I agree that this is not the best possible way to do this. Intercepting the IsFieldSet is bad practice as it abuses a function with another purpose. I chose it because all the property reading functions call it.

It would be much nicer if OGR had explicit methods to choose when/if the attribute loading should occur.

Unfortunately my knowledge about OGR is not great enough to provide a proposal that enables generic lazy-load support.

comment:3 by Jukka Rahkonen, 9 years ago

I do not believe that an open GDAL ticket is the best place for storing a mitab patch that gives some speedup for some users.

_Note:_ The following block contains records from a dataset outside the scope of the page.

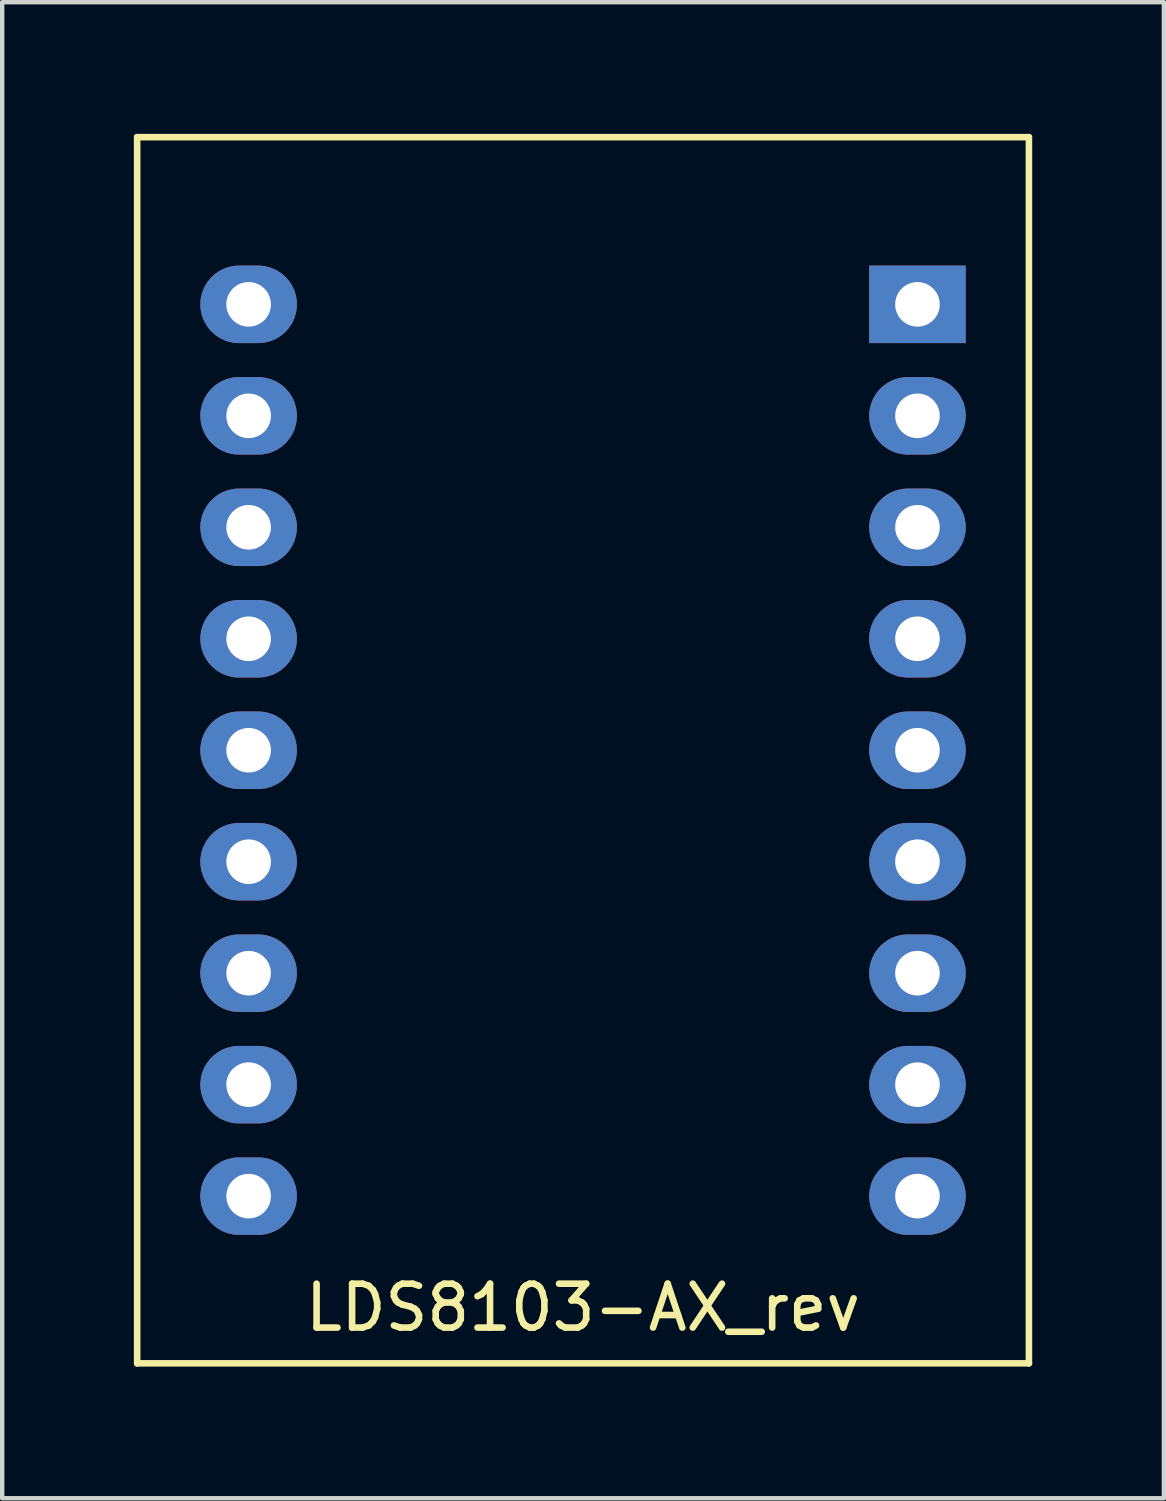
<source format=kicad_pcb>
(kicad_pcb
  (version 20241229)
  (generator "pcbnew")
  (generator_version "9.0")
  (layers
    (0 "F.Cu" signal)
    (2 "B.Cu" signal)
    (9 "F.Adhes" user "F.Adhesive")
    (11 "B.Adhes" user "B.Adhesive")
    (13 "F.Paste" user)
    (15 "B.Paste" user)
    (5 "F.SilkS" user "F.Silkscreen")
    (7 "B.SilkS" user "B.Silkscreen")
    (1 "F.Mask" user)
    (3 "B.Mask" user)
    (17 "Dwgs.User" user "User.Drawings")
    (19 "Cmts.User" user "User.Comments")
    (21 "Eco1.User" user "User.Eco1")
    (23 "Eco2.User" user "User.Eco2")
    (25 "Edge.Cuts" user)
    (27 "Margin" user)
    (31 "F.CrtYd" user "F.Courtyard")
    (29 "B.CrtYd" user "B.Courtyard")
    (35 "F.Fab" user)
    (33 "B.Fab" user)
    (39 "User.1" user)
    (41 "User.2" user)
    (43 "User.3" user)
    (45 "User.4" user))
  (footprint "LDS8103-AX_rev"
    (layer "F.Cu")
    (at 10.235 14.045)
    (property "Reference" "LDS8103-AX_rev" (at 0 12.7 0) (layer "F.SilkS") (effects (font (size 1 1) (thickness 0.15))))
    (attr through_hole)
    (fp_line (start -10.16 -13.97) (end 10.16 -13.97) (stroke (width 0.15) (type solid)) (layer "F.SilkS"))
    (fp_line (start -10.16 13.97) (end -10.16 -13.97) (stroke (width 0.15) (type solid)) (layer "F.SilkS"))
    (fp_line (start 10.16 -13.97) (end 10.16 13.97) (stroke (width 0.15) (type solid)) (layer "F.SilkS"))
    (fp_line (start 10.16 13.97) (end -10.16 13.97) (stroke (width 0.15) (type solid)) (layer "F.SilkS"))
    (pad "1" thru_hole rect (at 7.62 -10.16) (size 2.2 1.766) (drill 1.016) (layers "*.Cu" "*.Mask"))
    (pad "2" thru_hole oval (at 7.62 -7.62) (size 2.2 1.766) (drill 1.016) (layers "*.Cu" "*.Mask"))
    (pad "3" thru_hole oval (at 7.62 -5.08) (size 2.2 1.766) (drill 1.016) (layers "*.Cu" "*.Mask"))
    (pad "4" thru_hole oval (at 7.62 -2.54) (size 2.2 1.766) (drill 1.016) (layers "*.Cu" "*.Mask"))
    (pad "5" thru_hole oval (at 7.62 0) (size 2.2 1.766) (drill 1.016) (layers "*.Cu" "*.Mask"))
    (pad "6" thru_hole oval (at 7.62 2.54) (size 2.2 1.766) (drill 1.016) (layers "*.Cu" "*.Mask"))
    (pad "7" thru_hole oval (at 7.62 5.08) (size 2.2 1.766) (drill 1.016) (layers "*.Cu" "*.Mask"))
    (pad "8" thru_hole oval (at 7.62 7.62) (size 2.2 1.766) (drill 1.016) (layers "*.Cu" "*.Mask"))
    (pad "9" thru_hole oval (at 7.62 10.16) (size 2.2 1.766) (drill 1.016) (layers "*.Cu" "*.Mask"))
    (pad "10" thru_hole oval (at -7.62 10.16) (size 2.2 1.766) (drill 1.016) (layers "*.Cu" "*.Mask"))
    (pad "11" thru_hole oval (at -7.62 7.62) (size 2.2 1.766) (drill 1.016) (layers "*.Cu" "*.Mask"))
    (pad "12" thru_hole oval (at -7.62 5.08) (size 2.2 1.766) (drill 1.016) (layers "*.Cu" "*.Mask"))
    (pad "13" thru_hole oval (at -7.62 2.54) (size 2.2 1.766) (drill 1.016) (layers "*.Cu" "*.Mask"))
    (pad "14" thru_hole oval (at -7.62 0) (size 2.2 1.766) (drill 1.016) (layers "*.Cu" "*.Mask"))
    (pad "15" thru_hole oval (at -7.62 -2.54) (size 2.2 1.766) (drill 1.016) (layers "*.Cu" "*.Mask"))
    (pad "16" thru_hole oval (at -7.62 -5.08) (size 2.2 1.766) (drill 1.016) (layers "*.Cu" "*.Mask"))
    (pad "17" thru_hole oval (at -7.62 -7.62) (size 2.2 1.766) (drill 1.016) (layers "*.Cu" "*.Mask"))
    (pad "18" thru_hole oval (at -7.62 -10.16) (size 2.2 1.766) (drill 1.016) (layers "*.Cu" "*.Mask")))
  (gr_rect
    (start -3 -3)
    (end 23.47 31.09)
    (stroke (width 0.1) (type default))
    (fill no)
    (layer "Edge.Cuts")))
</source>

Perhaps mitab maintainer could copy the patch to wiki and close this ticket.

comment:4 by Even Rouault, 9 years ago

Resolution: wontfix
Status: newclosed

A better and safer approach now would be to implement the SetIgnoredFields() API used in a few drivers. So this patch will never be applied as it was designed.

Closing this ticket consequently.

Note: See TracTickets for help on using tickets.